Подпись тогда, на заре двадцатых, могла стоить головы.

— Оцуп — ожидаемо. Мандельштам… вот это новость! Кролик оказался барсом. И… Тихонов! Я думал, он окончательно обольшевичился и мне теперь враг.

— Он ваш лучший ученик, — заметил Сейберт, подсовывая в плиту полено. Чайник не хотел закипать.

— У вас в Кронштадте очень тяжелая, холодная вода, — заметил Гумилёв. — Её нужно греть на полчаса дольше, чем питерскую…

Крышка на чайнике немедленно забилась в возмущении. Сейберт немедленно занялся заваркой, благо, не морковной.

— Вода — это женщина. — сказал Гумилёв. — Обидевшись, вскипает. Проверенный способ.

— А в Москве нормальный чай уже можно просто купить… — откликнулся Сейберт. — И уже никто не печёт картошку в каминах. Зато "бывших" поуплотняли — вместо квартир оставили по комнате. А ещё вы не нравитесь Луначарскому — за то, что выиграли выборы и обошли Блока, Троцкому — за то, что вы поэт, а он всего лишь агитатор, Зиновьеву… сами знаете, за что.

— Я поэт, — сказал Гумилев. — Пишу стихи. Учу других. С восемнадцатого года живу при большевичьей власти и не трогаю её, хотя ненавижу. Тут арест, потом ты — с предложениями… Слушай, ты вообще человек?
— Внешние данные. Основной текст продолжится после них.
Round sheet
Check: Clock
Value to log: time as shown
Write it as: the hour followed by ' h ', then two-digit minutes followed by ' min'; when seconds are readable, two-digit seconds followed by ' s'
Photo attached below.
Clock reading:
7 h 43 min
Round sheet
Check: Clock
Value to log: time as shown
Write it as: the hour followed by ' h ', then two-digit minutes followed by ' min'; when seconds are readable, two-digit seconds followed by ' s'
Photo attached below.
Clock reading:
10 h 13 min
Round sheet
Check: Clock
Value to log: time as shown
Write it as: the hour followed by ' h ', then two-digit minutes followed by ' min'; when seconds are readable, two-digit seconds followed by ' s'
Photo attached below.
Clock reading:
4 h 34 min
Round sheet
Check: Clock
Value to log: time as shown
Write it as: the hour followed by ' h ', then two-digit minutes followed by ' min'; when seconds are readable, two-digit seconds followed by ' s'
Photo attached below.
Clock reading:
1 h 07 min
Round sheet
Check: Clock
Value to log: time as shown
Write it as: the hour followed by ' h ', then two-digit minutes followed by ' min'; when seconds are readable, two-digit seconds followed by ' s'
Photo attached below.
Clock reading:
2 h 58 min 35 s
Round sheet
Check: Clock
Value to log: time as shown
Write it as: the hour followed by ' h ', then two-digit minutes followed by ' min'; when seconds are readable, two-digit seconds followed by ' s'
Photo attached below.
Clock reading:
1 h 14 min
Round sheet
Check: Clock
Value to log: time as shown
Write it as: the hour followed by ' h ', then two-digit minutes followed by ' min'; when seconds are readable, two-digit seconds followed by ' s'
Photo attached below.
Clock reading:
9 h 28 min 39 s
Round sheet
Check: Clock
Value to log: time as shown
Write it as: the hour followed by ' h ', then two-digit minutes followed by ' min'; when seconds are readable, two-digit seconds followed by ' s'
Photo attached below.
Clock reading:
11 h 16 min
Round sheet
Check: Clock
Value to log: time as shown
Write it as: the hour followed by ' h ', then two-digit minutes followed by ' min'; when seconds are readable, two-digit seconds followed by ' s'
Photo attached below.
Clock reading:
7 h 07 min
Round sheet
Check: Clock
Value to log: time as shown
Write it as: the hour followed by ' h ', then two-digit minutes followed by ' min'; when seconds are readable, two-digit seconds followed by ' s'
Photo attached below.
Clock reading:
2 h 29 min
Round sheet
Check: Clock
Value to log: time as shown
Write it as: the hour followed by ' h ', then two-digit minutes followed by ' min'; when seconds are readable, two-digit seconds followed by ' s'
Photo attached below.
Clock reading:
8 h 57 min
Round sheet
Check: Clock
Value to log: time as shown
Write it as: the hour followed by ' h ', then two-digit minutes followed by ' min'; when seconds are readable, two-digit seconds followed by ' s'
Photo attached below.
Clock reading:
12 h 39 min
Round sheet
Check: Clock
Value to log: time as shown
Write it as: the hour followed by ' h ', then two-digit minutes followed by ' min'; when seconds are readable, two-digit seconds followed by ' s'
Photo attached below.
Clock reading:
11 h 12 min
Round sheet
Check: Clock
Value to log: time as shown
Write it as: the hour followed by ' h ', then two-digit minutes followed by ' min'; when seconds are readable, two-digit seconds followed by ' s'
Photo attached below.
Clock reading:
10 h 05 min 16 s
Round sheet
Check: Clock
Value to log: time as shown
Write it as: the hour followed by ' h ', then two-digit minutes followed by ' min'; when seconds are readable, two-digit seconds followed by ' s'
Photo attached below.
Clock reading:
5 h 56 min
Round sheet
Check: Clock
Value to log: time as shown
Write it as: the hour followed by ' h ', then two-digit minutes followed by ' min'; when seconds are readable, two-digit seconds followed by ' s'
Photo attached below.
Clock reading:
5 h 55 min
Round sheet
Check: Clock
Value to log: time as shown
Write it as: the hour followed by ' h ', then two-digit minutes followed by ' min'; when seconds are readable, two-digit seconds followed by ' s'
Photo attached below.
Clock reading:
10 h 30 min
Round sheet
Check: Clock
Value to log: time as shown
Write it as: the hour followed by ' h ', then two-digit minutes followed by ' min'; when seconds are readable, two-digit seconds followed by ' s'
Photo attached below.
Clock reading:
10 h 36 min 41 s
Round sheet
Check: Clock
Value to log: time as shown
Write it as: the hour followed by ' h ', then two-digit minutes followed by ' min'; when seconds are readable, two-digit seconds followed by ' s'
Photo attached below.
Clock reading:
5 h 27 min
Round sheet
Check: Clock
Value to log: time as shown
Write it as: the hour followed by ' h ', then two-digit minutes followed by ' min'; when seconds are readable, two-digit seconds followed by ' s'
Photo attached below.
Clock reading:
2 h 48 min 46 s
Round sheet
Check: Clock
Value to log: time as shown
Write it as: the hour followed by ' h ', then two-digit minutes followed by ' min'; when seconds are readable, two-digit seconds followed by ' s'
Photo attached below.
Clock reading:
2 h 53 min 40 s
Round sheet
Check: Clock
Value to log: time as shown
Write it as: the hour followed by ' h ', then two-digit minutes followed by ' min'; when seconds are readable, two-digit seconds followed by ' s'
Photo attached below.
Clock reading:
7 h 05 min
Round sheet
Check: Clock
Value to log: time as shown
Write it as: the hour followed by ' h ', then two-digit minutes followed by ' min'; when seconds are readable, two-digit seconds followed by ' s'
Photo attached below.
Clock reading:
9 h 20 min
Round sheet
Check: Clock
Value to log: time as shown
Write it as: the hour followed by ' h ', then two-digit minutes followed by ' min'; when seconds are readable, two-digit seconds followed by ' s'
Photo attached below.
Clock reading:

Сейберт понюхал рукав своего кителя. Сообщил результат анализа:

— Угольный дым, осмелюсь доложить. Я только с поезда. А ещё я пытаюсь завязать с куревом, иначе серой бы точно вонял. Такие сейчас спички. Спичечки шведские…

— Головки советские.

Минуту воняют,

Потом зажигают, — усмехнулся поэт. — Базарные стишки прилипчивые…

Он грел руки, обхватив ладонями фарфоровую чашку, отблески огня из печной дверцы плясали у него на лице, и сквозь некрасивые, измождённые черты проступал другой образ.

— Зачем вам я? Что выручили, спасибо, но ваша коллекция, правда, впечатляет.

— Чтобы был, — сказал Сейберт, вытягивая ноги к огню. — Причина не хуже прочих.

Они пили чай. Молчали.

— А ведь мне знакомые руку перестанут подавать, — заметил Гумилев.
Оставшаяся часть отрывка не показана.